(Transcribed page contents)

════════════════

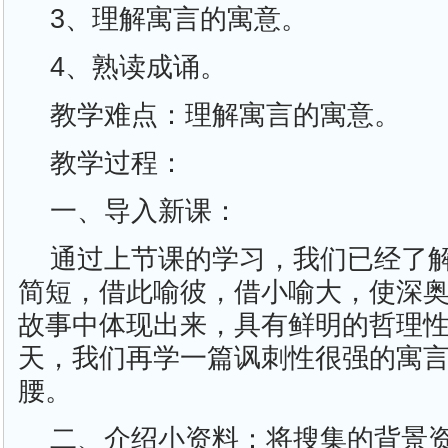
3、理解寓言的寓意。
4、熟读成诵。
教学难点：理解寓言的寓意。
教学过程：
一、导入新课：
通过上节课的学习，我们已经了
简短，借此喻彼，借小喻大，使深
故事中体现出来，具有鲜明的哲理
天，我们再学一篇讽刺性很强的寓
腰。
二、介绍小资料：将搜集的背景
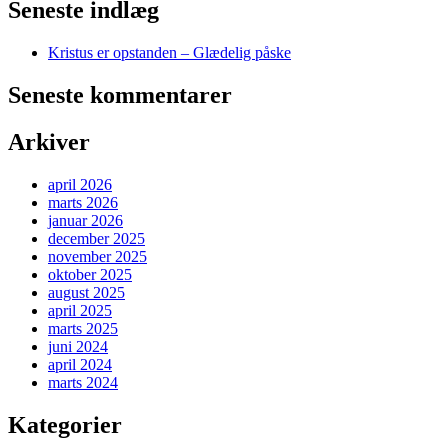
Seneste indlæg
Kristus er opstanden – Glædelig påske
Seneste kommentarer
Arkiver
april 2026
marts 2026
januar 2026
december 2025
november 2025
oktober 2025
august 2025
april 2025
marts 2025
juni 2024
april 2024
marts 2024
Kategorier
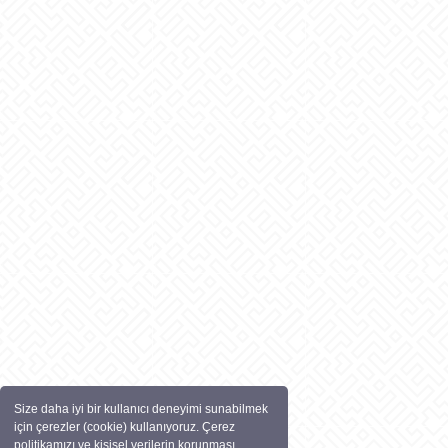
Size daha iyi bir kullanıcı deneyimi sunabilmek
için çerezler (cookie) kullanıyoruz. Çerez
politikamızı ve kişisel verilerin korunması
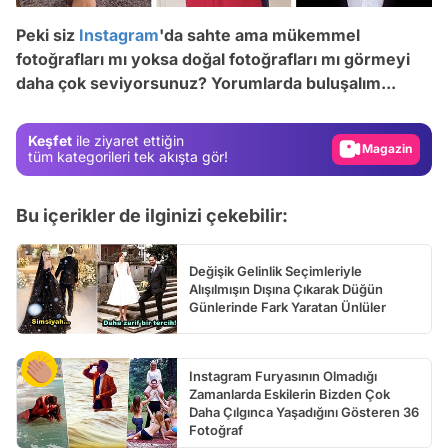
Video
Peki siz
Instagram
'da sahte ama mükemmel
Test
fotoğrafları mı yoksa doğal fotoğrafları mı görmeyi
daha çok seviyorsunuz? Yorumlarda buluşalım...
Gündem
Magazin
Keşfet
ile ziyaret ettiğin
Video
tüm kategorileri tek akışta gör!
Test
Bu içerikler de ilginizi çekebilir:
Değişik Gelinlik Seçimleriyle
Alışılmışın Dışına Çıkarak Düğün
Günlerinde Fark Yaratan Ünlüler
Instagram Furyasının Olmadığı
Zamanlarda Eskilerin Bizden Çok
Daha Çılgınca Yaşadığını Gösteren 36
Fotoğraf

════════════════

= AIM OF THE EXERCISE =
Between and including the line above that contains "Seneste kommentarer" and the line that contains "Size daha iyi", restate every line word for word. Pictures stay out.

= EXPECTED OUTPUT =
Seneste kommentarer
Arkiver
april 2026
marts 2026
januar 2026
december 2025
november 2025
oktober 2025
august 2025
april 2025
marts 2025
juni 2024
april 2024
marts 2024
Kategorier
Size daha iyi bir kullanıcı deneyimi sunabilmek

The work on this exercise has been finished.